Sur le terrain, l'idéal n'existe pas. Mais par chance, certains cas s'en approchent. En particulier, celui du grand corégone, Coregonus clupeaformis. Ce poisson, qui vit dans les eaux froides des plans d'eau nord-américains, est en voie de divergence adaptative dans certains lacs. Le suivi de la faune le prouve : une forme naine est en train de diverger de la forme normale. L'équipe de Louis Bernatchez a déjà détecté, dans leur génome, la présence d'îlots. Mais elle a aussi constaté, en étudiant les génomes dans leur intégralité, que leur degré de divergence global était plus ou moins prononcé selon les lacs [5]. Autrement dit, chacun représente une étape donnée du processus de divergence. En comparant plusieurs individus nains et normaux provenant de chaque lac, l'équipe de l'université Laval compte essayer de mettre en évidence les forces évolutives qui conduisent à la formation d'îlots et à leur évolution. Avec l'espoir, au final, de mieux comprendre les étapes de la spéciation avec flux de gènes. En tout cas pour le grand corégone !
L'ESSENTIEL
- SUR LE PLAN GÉNÉTIQUE, différentes hypothèses permettent d'expliquer un phénomène de spéciation sans isolement géographique.
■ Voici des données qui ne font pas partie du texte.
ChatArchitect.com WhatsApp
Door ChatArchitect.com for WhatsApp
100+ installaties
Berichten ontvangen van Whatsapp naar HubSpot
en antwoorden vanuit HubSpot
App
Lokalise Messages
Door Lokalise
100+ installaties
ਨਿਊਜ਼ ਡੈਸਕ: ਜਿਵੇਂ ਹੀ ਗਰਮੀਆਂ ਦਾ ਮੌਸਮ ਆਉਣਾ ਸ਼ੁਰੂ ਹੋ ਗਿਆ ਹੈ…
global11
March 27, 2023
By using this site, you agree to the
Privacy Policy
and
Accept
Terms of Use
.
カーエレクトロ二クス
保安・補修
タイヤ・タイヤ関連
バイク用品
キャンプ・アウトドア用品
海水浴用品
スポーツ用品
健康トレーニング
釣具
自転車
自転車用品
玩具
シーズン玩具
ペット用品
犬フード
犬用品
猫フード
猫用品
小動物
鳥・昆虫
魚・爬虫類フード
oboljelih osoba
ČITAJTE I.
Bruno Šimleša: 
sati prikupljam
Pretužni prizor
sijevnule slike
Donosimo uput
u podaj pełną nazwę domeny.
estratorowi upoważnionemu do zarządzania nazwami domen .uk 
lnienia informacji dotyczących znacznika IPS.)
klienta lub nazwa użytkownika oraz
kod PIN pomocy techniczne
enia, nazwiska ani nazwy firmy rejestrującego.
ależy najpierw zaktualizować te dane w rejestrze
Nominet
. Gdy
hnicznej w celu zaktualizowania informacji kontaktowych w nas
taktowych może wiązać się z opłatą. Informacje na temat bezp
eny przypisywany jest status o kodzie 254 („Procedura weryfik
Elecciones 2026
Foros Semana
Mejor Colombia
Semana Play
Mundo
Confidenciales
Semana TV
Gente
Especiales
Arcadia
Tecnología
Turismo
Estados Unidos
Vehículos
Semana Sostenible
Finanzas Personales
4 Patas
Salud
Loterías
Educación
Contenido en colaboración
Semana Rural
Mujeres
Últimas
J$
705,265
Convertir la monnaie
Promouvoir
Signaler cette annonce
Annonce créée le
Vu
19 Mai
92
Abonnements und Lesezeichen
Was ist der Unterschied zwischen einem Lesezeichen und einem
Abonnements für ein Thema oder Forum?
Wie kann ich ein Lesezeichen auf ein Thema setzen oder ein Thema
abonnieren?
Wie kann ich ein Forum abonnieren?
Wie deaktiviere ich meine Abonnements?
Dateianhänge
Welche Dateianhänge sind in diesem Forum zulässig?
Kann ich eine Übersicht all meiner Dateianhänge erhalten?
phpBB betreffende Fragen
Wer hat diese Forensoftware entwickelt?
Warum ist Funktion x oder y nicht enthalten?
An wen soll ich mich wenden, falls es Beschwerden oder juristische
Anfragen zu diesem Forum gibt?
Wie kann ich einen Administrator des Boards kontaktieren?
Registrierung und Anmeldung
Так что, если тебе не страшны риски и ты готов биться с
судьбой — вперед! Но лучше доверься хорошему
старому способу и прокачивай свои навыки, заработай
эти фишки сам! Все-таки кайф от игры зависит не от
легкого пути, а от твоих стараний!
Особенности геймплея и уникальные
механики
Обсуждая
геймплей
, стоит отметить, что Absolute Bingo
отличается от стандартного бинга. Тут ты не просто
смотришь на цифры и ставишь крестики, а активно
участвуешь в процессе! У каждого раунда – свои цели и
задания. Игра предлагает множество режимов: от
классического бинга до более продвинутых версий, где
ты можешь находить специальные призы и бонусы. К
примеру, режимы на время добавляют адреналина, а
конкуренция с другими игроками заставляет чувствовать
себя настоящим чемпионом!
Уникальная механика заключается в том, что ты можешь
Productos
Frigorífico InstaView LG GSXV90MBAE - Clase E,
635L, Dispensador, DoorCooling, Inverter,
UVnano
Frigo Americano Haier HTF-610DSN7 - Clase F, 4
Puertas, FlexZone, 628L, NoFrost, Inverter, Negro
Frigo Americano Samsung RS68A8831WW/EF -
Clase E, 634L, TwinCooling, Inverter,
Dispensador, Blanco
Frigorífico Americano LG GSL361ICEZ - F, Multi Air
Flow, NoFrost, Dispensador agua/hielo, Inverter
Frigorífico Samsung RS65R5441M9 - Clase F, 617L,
- PLUSIEURS ESPÈCES issues de ce type de spéciation étant maintenant connues, leur génome a été séquencé et analysé.

- LES MODIFICATIONS observées sont beaucoup plus variées qu'on ne l'imaginait.
AU-DELÀ DE LA GÉNÉTIQUE, L'ÉPIGÉNÉTIQUE ?
En février 2012, une équipe de l'Institut national de la recherche agronomique de Versailles a identifié, lors d'expériences de croisement entre deux lignées de la plante Arabidopsis thaliana, l'existence de quelques descendants stériles parmi de nombreux descendants fertiles. Or, le génome de ceux-ci ne présentait ni mutation ni inversion de séquences. D'où venait donc leur impossibilité à se reproduire ? De modifications dites « épigénétiques », en l'occurrence la fixation de groupements chimiques, appelés « méthyle », sur l'ADN d'un unique gène [1]. En examinant les deux lignées parentales, les biologistes ont constaté que cette modification épigénétique était déjà présente chez l'une d'elle. On est donc dans une situation où deux lignées d'une même espèce présentent une différence les empêchant de se croiser, ce qui pourrait favoriser leur divergence. Ce type d'observation n'a pas encore été réalisé dans la nature. Mais, selon Pierre Capy, du laboratoire évolution, génome et spéciation du CNRS, à Gif-sur-Yvette, « étant donné que certaines marques épigénétiques peuvent se transmettre de génération en génération, on doit impérativement les inclure dans nos réflexions sur les processus de spéciation ».

[1] S. Durand et al., Curr. Biol., 22, 326, 2012.